In the article on offshore drilling, what share of offshore areas did Trump say the federal government had kept closed to exploration and production?

═══ Extract ═══

Daily Press
April 29, 2017
By Tamara Dietrich
Federal waters off Virginia and other areas of the Atlantic and Arctic oceans — including marine sanctuaries — could be back in play for offshore drilling just months after they were removed “indefinitely” from possible oil and natural gas leasing.
President Donald Trump signed an executive order Friday to implement his “America-First Offshore Energy Strategy” aimed at opening millions of acres of federal waters for energy development. It seeks to reverse Barack Obama‘s move in the waning days of his presidency to protect those areas from mineral exploration and development under the 1953 Outer Continental Shelf Lands Act.
Trump is also directing the Department of the Interior to review Obama’s 2017-2022 Outer Continental Oil and Gas leasing program, which removed large portions of the Atlantic from Virginia to the Florida border from potential lease sales. That plan was finalized in March 2016 after years of review of the best available science and more than a million public comments.
In Friday’s signing ceremony in the Roosevelt Room, Trump called it a “great day for American workers.”
“Today, we’re unleashing American energy and clearing the way for thousands and thousands of high-paying American energy jobs,” Trump said. “The federal government has kept 94 percent of these offshore areas closed for exploration and production. And when they say closed, they mean closed.
“We’re opening it up,” he said.
The move was welcomed by the oil and natural gas industries and others who believe it will lead to more jobs and greater energy independence, but slammed by conservation groups and East Coast business coalition and tourism interests as an assault on vulnerable marine environments and coastal economies.
Virginia Sen. Mark Warner said in a statement Friday that the Pentagon and NASA have also long expressed “serious reservations about the potential impacts of energy exploration and development” off Virginia.
The U.S. Navy conducts military exercises in the Atlantic, while NASA launches rockets over the ocean from Wallops Island on the Eastern Shore.
“It would be inappropriate and reckless to reverse that decision without strong assurances from the Department of Defense and NASA that their concerns have been addressed and fully mitigated,” Warner said.
And without a fair revenue-sharing agreement with the federal government, he said, offshore development would be a “complete nonstarter.”
Sen. Tim Kaine noted that Hampton Roads residents have also opposed offshore drilling, particularly those in Virginia Beach, which relies heavily on tourism. Scientists at Old Dominion University and the Virginia Institute of Marine Science “have identified troubling trends in the rate of sea level rise … and the frequency of extreme storms and floods, driven in large part by climate change from fossil fuel use.”

═══ Recorded data ═══

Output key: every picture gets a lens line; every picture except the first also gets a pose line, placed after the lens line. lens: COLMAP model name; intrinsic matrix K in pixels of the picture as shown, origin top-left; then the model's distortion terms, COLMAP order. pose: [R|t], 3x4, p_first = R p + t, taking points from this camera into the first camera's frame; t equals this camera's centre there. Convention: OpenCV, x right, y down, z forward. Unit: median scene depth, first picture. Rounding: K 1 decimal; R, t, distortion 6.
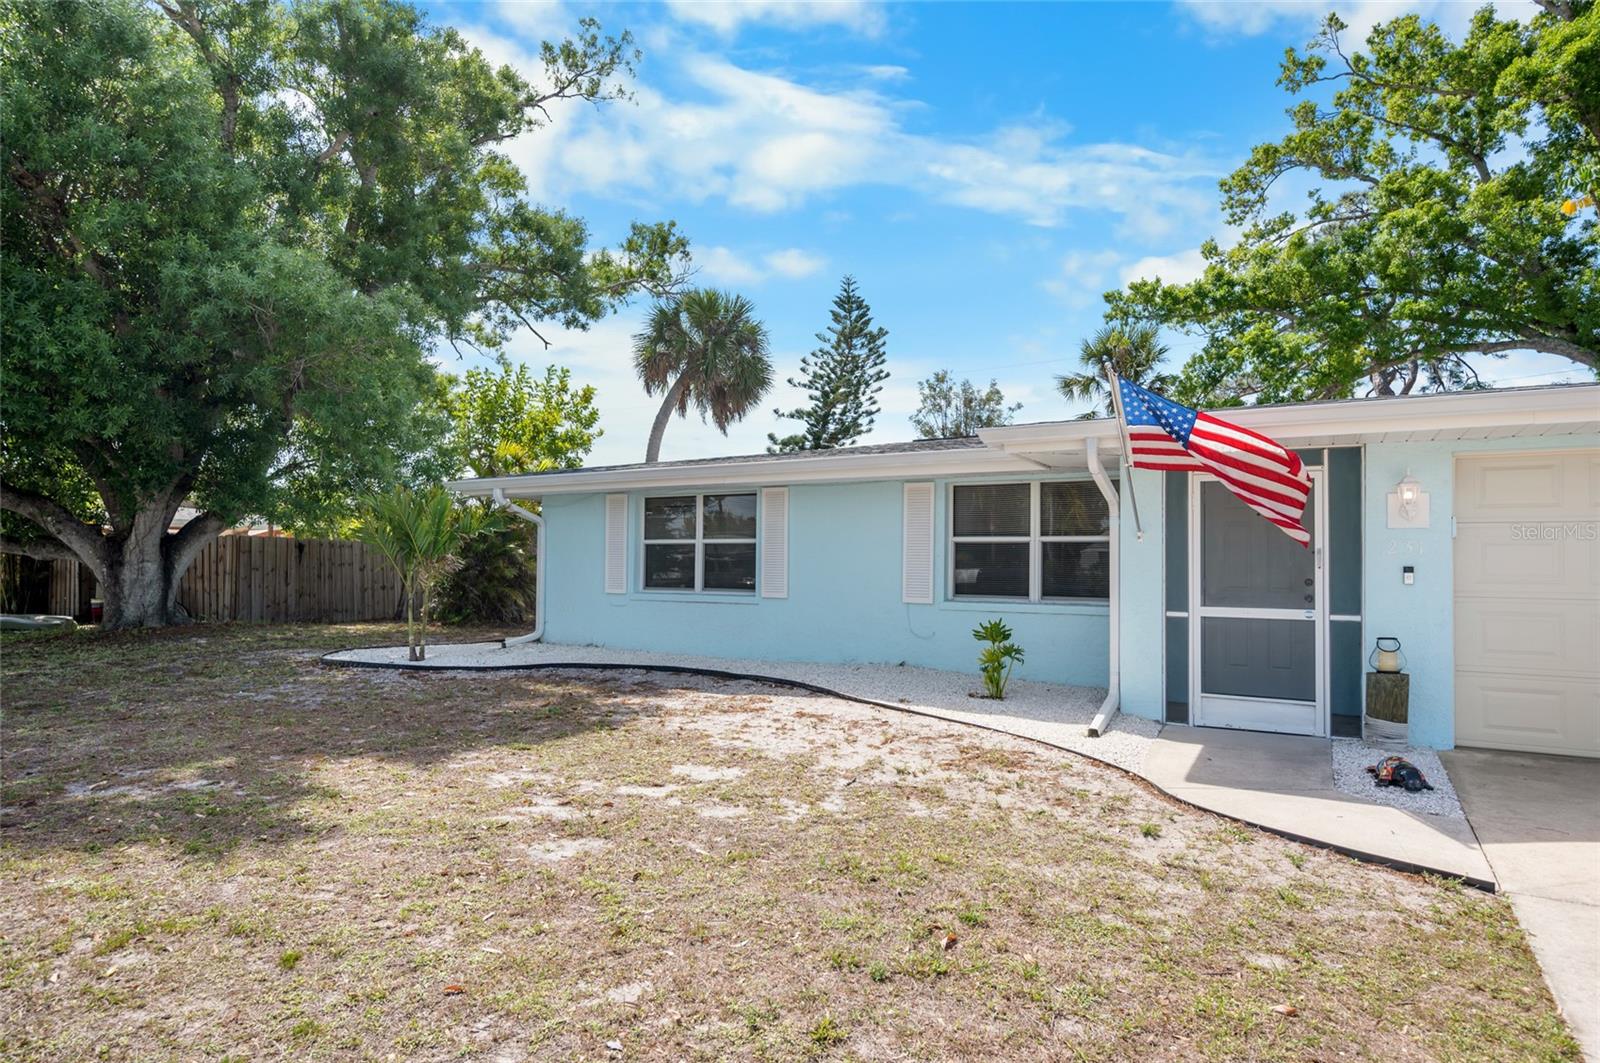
lens RADIAL K [[923.1, 0, 800.0], [0, 923.1, 531.5], [0, 0, 1]] dist [-0.001086, -0.000774]
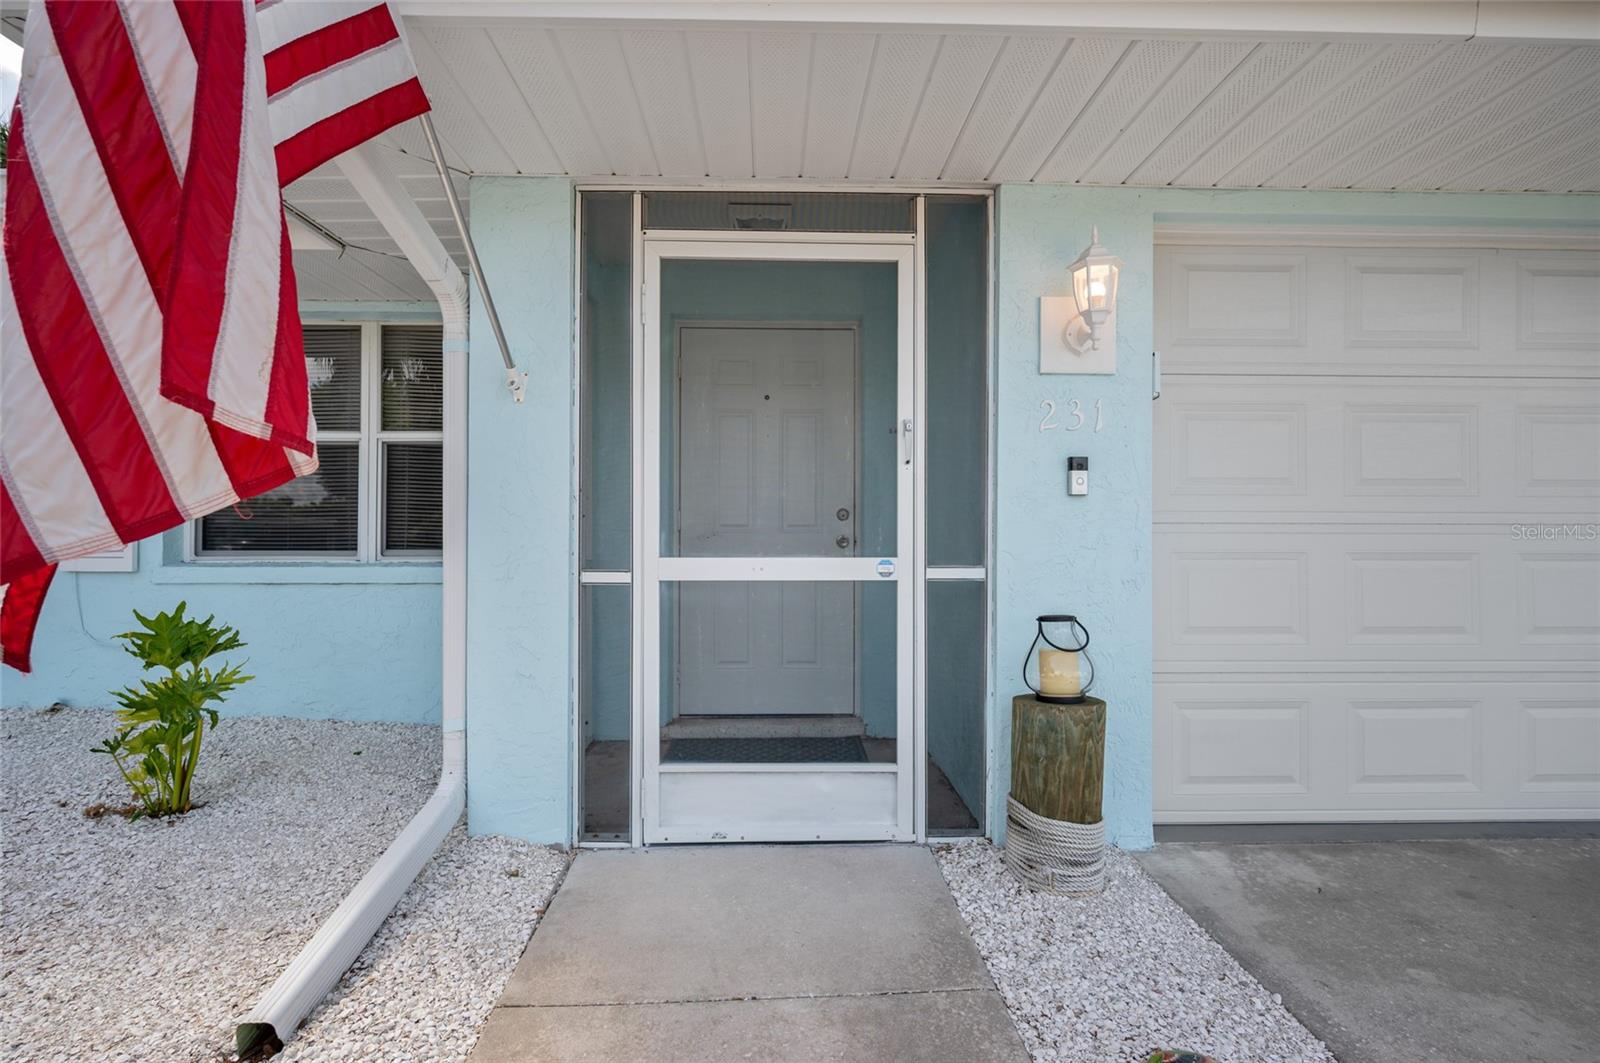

═══

▶ _Response to the task_:
94 percent